The factors leading to account suspension are much the same as those that would result in problems with a direct merchant account of your own. You have to maintain good business practices, defend against fraud, provide good customer service to resolve problems without refunds and so forth. The main reasons your third-party account would be suspended are:
- Too many chargebacks
- Inadequate response to customer service requests
- A long history of unresolved returns or complaints
- Giving false information about the products you sell
- Giving false information about your business in the application process
- Selling items that are faulty or damaged
- Using a customer’s credit card without their knowledge, or any other fraudulent actions
To guard yourself against unnecessary issues and the hassle of disturbing your daily business, it may help to have leads on other third-party credit card providers. You may be able to open another account with a different provider while your issue is being resolved with the first provider. However, this is only a viable option if you are an honest business person, since any manipulations or attempts to circumvent established procedures will be noted on your account and may become part of your business history.
Here are some things to remember:
- Keep excellent records, and clear, balanced books. Use a separate, business-only bank account to deposit funds from sales and manage the account wisely.
- Make sure to provide all your customers with full details on how to contact you directly. If they call you and leave a message, return it. You don’t want to delay the process for the customer and cause them any aggravation. That could lead to chargebacks and returns.
- Have your own anti-fraud measures clearly worked out and implemented, starting with a check of the buyer’s e-mail address. The use of free “throwaway” email accounts (Hotmail, Gmail, Yahoo) is continuously growing and these are the types of email accounts that are regularly used to commit fraud.

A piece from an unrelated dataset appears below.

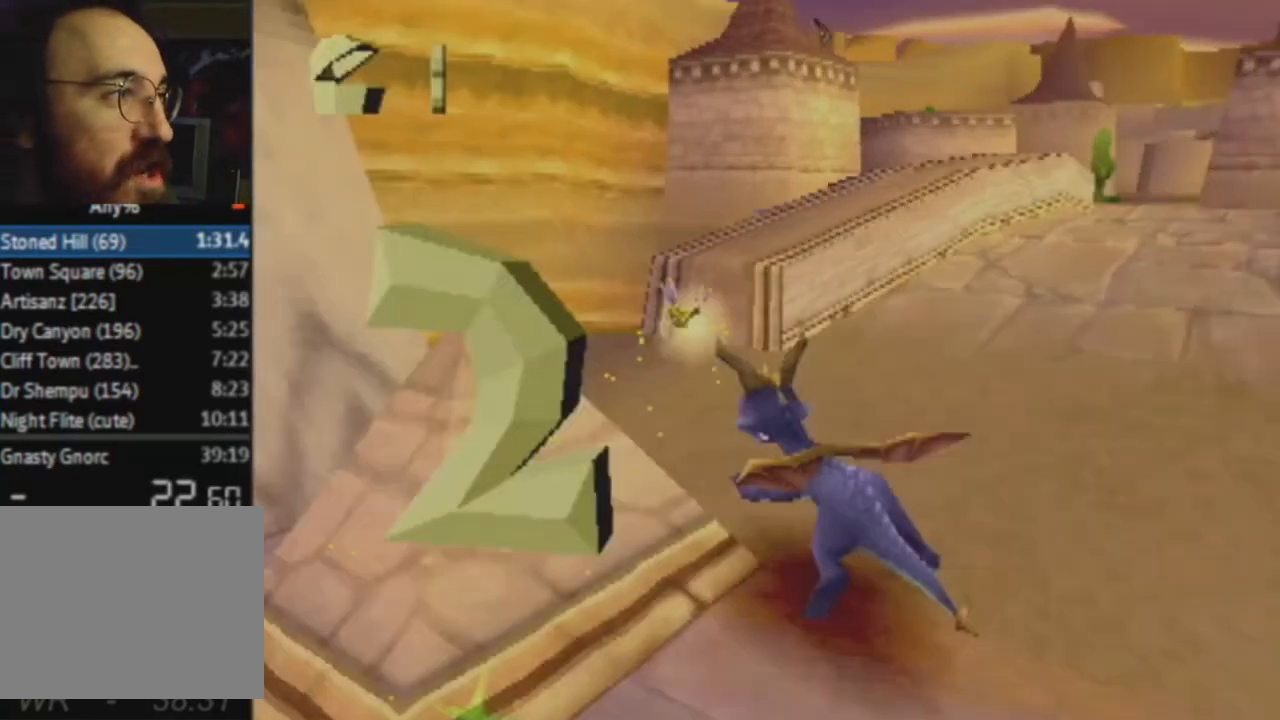
{"buttons": ["CROSS", "SQUARE"], "left_stick": "left", "right_stick": "center", "events": [[100, "CROSS", "down"]]}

- Double-check that you are shipping an order to the same address as the billing address registered to the customer’s credit card, or another authorized address. If you aren’t sure, check and check again. Many cases of fraud use alternative addresses to get hold of goods without the original credit card holder’s knowledge.
- Exclude delivery to high-risk countries. You can get this information from your credit card company. Consider implementing a pull-down menu with a full list of countries eligible for delivery of your goods, or otherwise advising customers of these limitations, and the reasons for them.
Chargebacks and Refunds
As mentioned briefly above, one of the main areas to focus on is preventing chargebacks. A chargeback occurs when a customer contacts their credit card issuing company directly for refund of a payment or purchase. In short order, this being the computer age, this cost will be charged back to you and you may be subject to additional fees in accordance with your contract. Too many chargebacks and returns is an easy way to lose your third-party merchant account.
In summary, the main thing to remember is that all of these hassles and problems can be avoided. It’s all a matter of following the rules and guidelines that were implemented at the time of your agreement. Do all these things, pay attention to details and there most likely won’t be a need to worry about suspension of your account.